I assume you want stable muons on top of stable electrons, right? In that case the ratio
$$
m_\mu/m_e= 207 , \qquad  ~  m_p/m_\mu =8.9
$$
informs all else. The typical "Bohr radius"  for a muon, $a_\mu$,  is then 1/207 times smaller than our Bohr radius, $a_0$,
$$
a_\mu= a_0 / 207,
$$
so you'd have interesting two-tier hybrid atomic and molecular physics, with intriguing new possibilities...
You'd  have a nucleus, a muonic shell nearby, and an electron shell further out...  But the muonic shell might appear to merge into a fatter nucleus, resulting in a fat nucleus of different charge,
an exotic atom,

Hydrogen-4.1, also known as "neutral muonic helium",cf this is similar to helium because it has 2 protons and 2 neutrons, but one of its electrons is replaced by a muon. Since the orbital of the muon is very near the atomic nucleus due to its larger mass, that muon can be considered as a part of the atomic nucleus. The atomic nucleus is composed of 1 muon, 2 protons and 2 neutrons, and only one electron orbiting, so it can be considered as an exotic isotope of hydrogen. A muon's weight is 0.1u, hence the name Hydrogen-4.1(4.1H). The Hydrogen-4.1 atom can react with other atoms. It behaves like a hydrogen atom rather than a helium atom.cf this

You'd certainly need a new notation from the above: Not only the atoms would be different/richer, but there would be muon-bound non-neutral molecules within electron-atoms...
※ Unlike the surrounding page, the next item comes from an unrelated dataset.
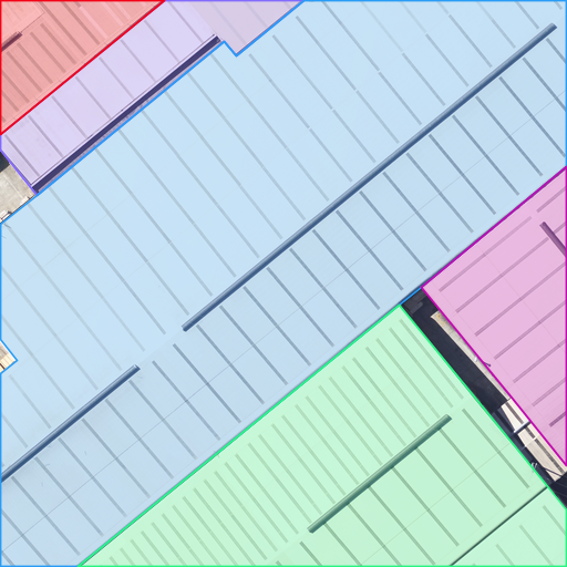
[(490,415),(548,487),(566,472),(566,465),(512,398),(490,415)]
I gather the two spectroscopies would be easy to separate, but maybe you'd need an atomic expert to address that. Spin-spin interactions would be a new intriguing ambit of mischief...
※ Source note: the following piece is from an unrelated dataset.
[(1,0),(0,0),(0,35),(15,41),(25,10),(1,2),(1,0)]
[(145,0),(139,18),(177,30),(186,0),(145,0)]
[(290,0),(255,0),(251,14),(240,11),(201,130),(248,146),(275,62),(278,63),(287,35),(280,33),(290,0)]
A: One dramatic consequence is that the hydrogen molecule H2 would not be stable.  (See "muon catalyzed fusion").  Because of the vastly reduced size of atoms, there would be a vastly reduced barrier to nuclear fusion.  Stars would burn out very quickly.  Probably life would be impossible.
A: In such a world the periodic table would probably have to have another axis on it (3D). Two atoms with identical nucleuses but one with a largely muon cloud surrounding it and the other with a largely electron cloud would be very different. Roughly speaking one might expect that the Muons would stay close to the nucleus and not get involved much in chemistry.
If the number of Muons and electrons were equal overall (so half of all electons are tuned into stable muons) then I would expect most natural atoms in this world have electrons and muons in equal numbers, that would allow the atom to be electrically neutral while using only half as many orbitals as the atoms we are used to. So it would use the first half, the lower energy ones. (You can't put two electons of the same spin in the same orbital, but you can put two electrons of opposite spins in an orbital and then still put two muons of opposite spin into a similar orbital. (The muon version of the same orbital)).